Nine of Britain’s best Arts-and-Crafts swimming ponds
Country Life - GEORGE TOWNSEND
“Before the vogue for bright blue, chlorine-treated swimming pools, members of Victorian and Edwardian society built naturalistic bathing ponds inspired by the Arts & Crafts movement” - cultural historian George Townsend looks at early swimming pools in Britain including the pool at Great Ambrook which Garden Museum director Christopher Woodward believes to be the oldest ornamental swimming pool in England.
The Swimming Pool at Great Ambrook
The swimming pond has become a contemporary garden design staple and though styles differ, the principle is consistent: mini-ecosystems of plants and micro-organisms in shallower ‘regeneration zones’ to purify a deeper pool. With no chemicals required, swimming ponds are relatively low-maintenance and eco-friendly, not to mention aesthetically pleasing.
Swimming ponds mark a turn away from the turquoise, chlorine-treated pools that remained fashionable for decades from the 1930s onwards. They also echo the spring-fed plunge pools of 18th-century estates such as Painswick in Gloucestershire - linked, in their day, with a wide array of health benefits.
As a cultural historian who studies freshwater bathing, I’ve been piecing together another, overlooked chapter in this story that chimes with present-day ideals: the Arts-and-Crafts inspired naturalistic bathing areas, especially popular between the Victorian era and 1920s, that blurred the line between ornament and recreation.
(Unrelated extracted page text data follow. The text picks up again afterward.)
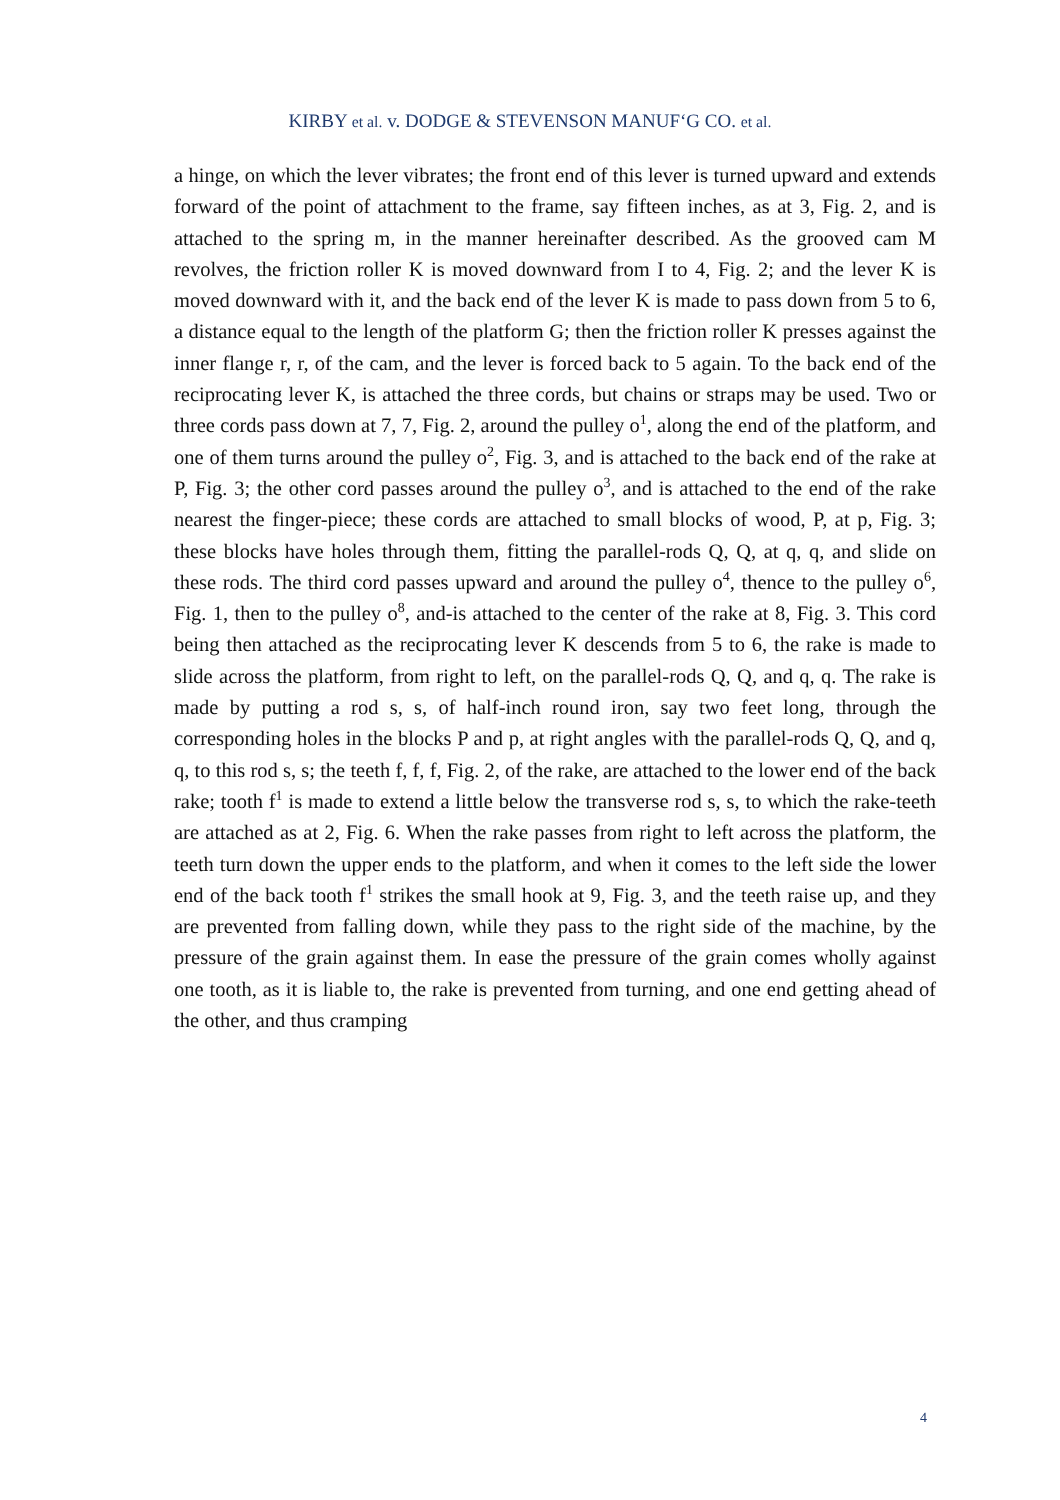KIRBY et al. v. DODGE & STEVENSON MANUF‘G CO. et al.
a hinge, on which the lever vibrates; the front end of this lever is turned upward and extends forward of the point of attachment to the frame, say fifteen inches, as at 3, Fig. 2, and is attached to the spring m, in the manner hereinafter described. As the grooved cam M revolves, the friction roller K is moved downward from I to 4, Fig. 2; and the lever K is moved downward with it, and the back end of the lever K is made to pass down from 5 to 6, a distance equal to the length of the platform G; then the friction roller K presses against the inner flange r, r, of the cam, and the lever is forced back to 5 again. To the back end of the reciprocating lever K, is attached the three cords, but chains or straps may be used. Two or three cords pass down at 7, 7, Fig. 2, around the pulley o<sup>1</sup>, along the end of the platform, and one of them turns around the pulley o<sup>2</sup>, Fig. 3, and is attached to the back end of the rake at P, Fig. 3; the other cord passes around the pulley o<sup>3</sup>, and is attached to the end of the rake nearest the finger-piece; these cords are attached to small blocks of wood, P, at p, Fig. 3; these blocks have holes through them, fitting the parallel-rods Q, Q, at q, q, and slide on these rods. The third cord passes upward and around the pulley o<sup>4</sup>, thence to the pulley o<sup>6</sup>, Fig. 1, then to the pulley o<sup>8</sup>, and-is attached to the center of the rake at 8, Fig. 3. This cord being then attached as the reciprocating lever K descends from 5 to 6, the rake is made to slide across the platform, from right to left, on the parallel-rods Q, Q, and q, q. The rake is made by putting a rod s, s, of half-inch round iron, say two feet long, through the corresponding holes in the blocks P and p, at right angles with the parallel-rods Q, Q, and q, q, to this rod s, s; the teeth f, f, f, Fig. 2, of the rake, are attached to the lower end of the back rake; tooth f<sup>1</sup> is made to extend a little below the transverse rod s, s, to which the rake-teeth are attached as at 2, Fig. 6. When the rake passes from right to left across the platform, the teeth turn down the upper ends to the platform, and when it comes to the left side the lower end of the back tooth f<sup>1</sup> strikes the small hook at 9, Fig. 3, and the teeth raise up, and they are prevented from falling down, while they pass to the right side of the machine, by the pressure of the grain against them. In ease the pressure of the grain comes wholly against one tooth, as it is liable to, the rake is prevented from turning, and one end getting ahead of the other, and thus cramping
4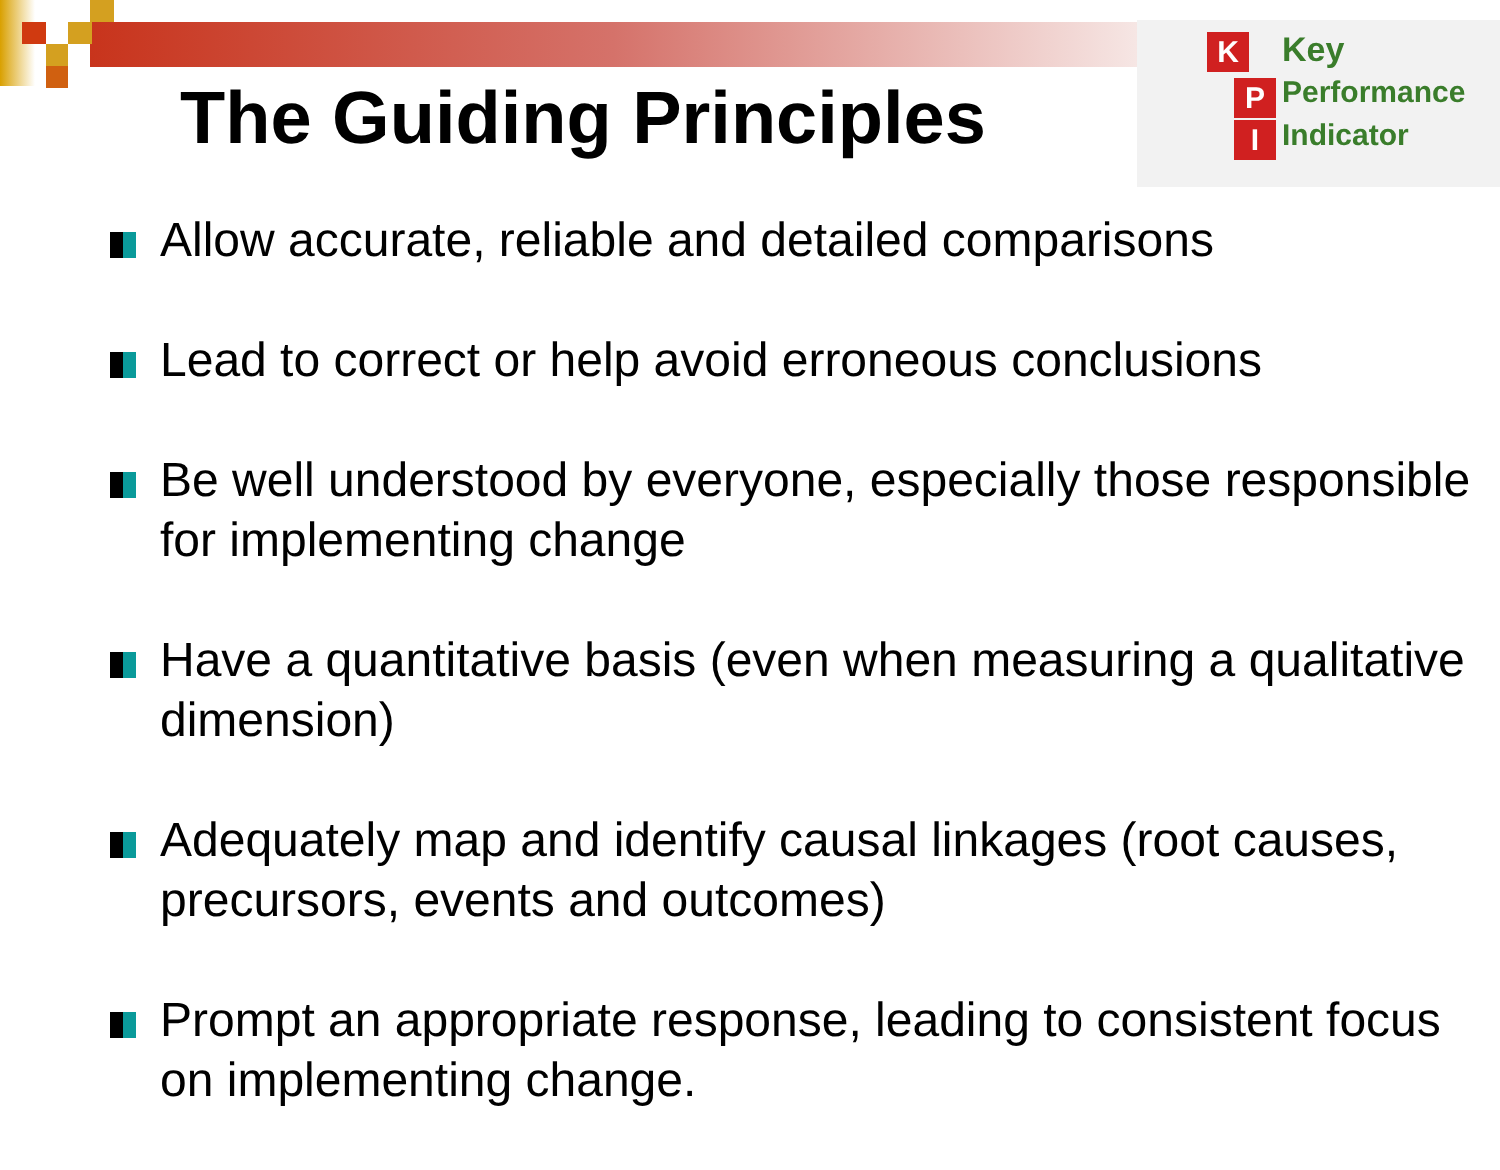The Guiding Principles
K
P
I
Key
Performance
Indicator
Allow accurate, reliable and detailed comparisons
Lead to correct or help avoid erroneous conclusions
Be well understood by everyone, especially those responsible for implementing change
Have a quantitative basis (even when measuring a qualitative dimension)
Adequately map and identify causal linkages (root causes, precursors, events and outcomes)
Prompt an appropriate response, leading to consistent focus on implementing change.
As I have sifted through archives, memoirs and newspapers, sharing notes with architects and garden historians, a fresh picture has emerged of the home-bathing habits of Victorian and Edwardian people. They desired, to borrow William Morris’s evocative phrase, to ‘wash the night off’ in garden pools that trod a thin, thin line between formal design and embracing nature.
Arthur Smith Graham’s Italian garden at Great Ambrook, Devon, features a walled garden where, in one corner, a colonnaded pool looks out over the surrounding fields. Garden Museum director Christopher Woodward describes the pool as small, but deep, and ‘definitely celebrating the act of swimming in its design.’